──────── EXCERPT
How It Works¶
A Sublime Text 4 plugin that automatically detects and sets the correct syntax (language) for views using a cascading strategy pipeline — from user-defined rules through deep learning.
Architecture Overview¶
flowchart TD
ST["Sublime Text Events"] --> Boot["boot.py<br/>module cleanup"]
Boot --> Init["plugin/__init__.py<br/>plugin_loaded()"]
Init --> Custom["Load custom<br/>matches & constraints"]
Init --> Settings["AioSettings<br/>async setting watcher"]
Init --> Compile["compile_rules()<br/>per window"]
Compile --> Collection["SyntaxRuleCollection"]
Settings -.->|on change| Compile
ST -->|view events| Listener["EventListener<br/>+ TextChangeListener"]
Listener --> Pipeline["run_auto_set_syntax_on_view()"]
Pipeline --> Cascade["Strategy Cascade<br/>(9 steps)"]
Cascade --> Assign["assign_syntax_to_view()"]
Collection -->|test rules| Pipeline Entry Point & Lifecycle¶
boot.py¶
Clears previously loaded plugin modules on reload, then imports plugin/__init__.py. This ensures a clean state during development.
────────────────
──────── GIVEN MATERIAL
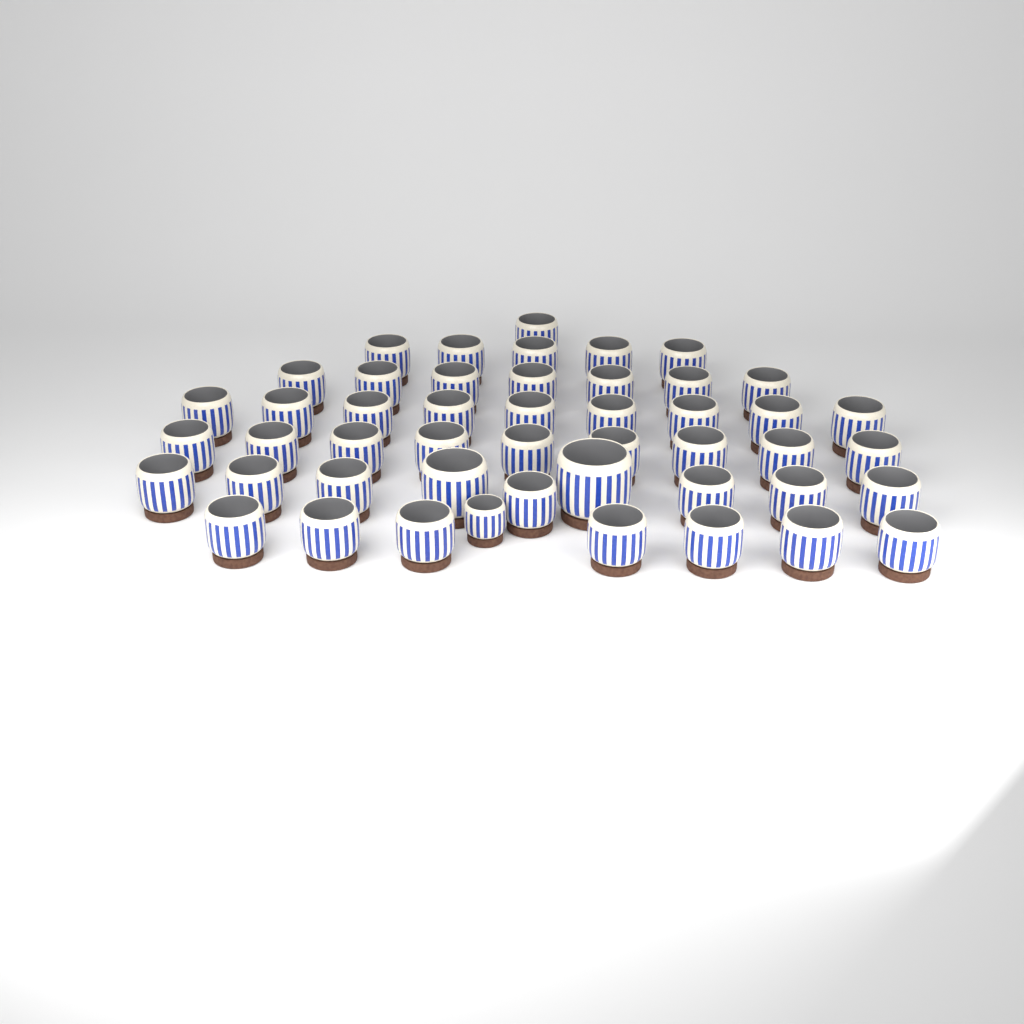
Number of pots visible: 48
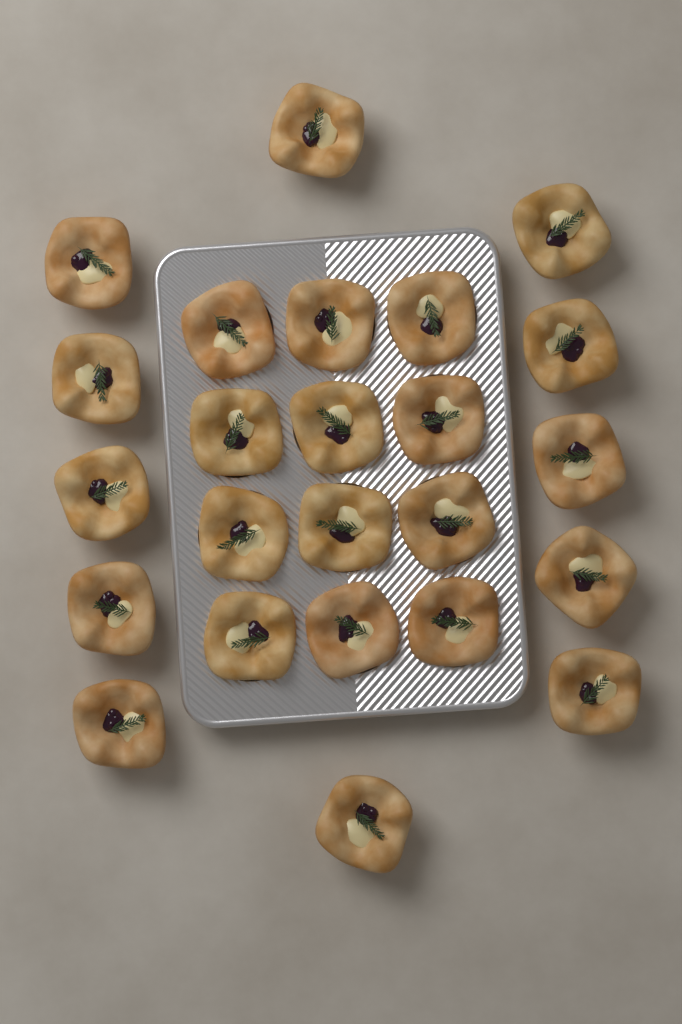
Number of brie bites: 24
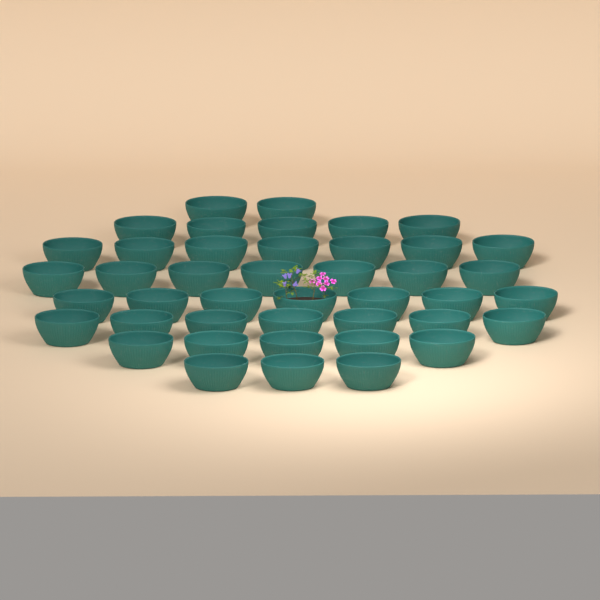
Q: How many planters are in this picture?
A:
────────────────
Repeat word for word the part of the syntax-detection plugin overview between "How It Works¶" and "through deep learning.", inclusive.

→ RESPONSE TO THE EXERCISE
How It Works¶
A Sublime Text 4 plugin that automatically detects and sets the correct syntax (language) for views using a cascading strategy pipeline — from user-defined rules through deep learning.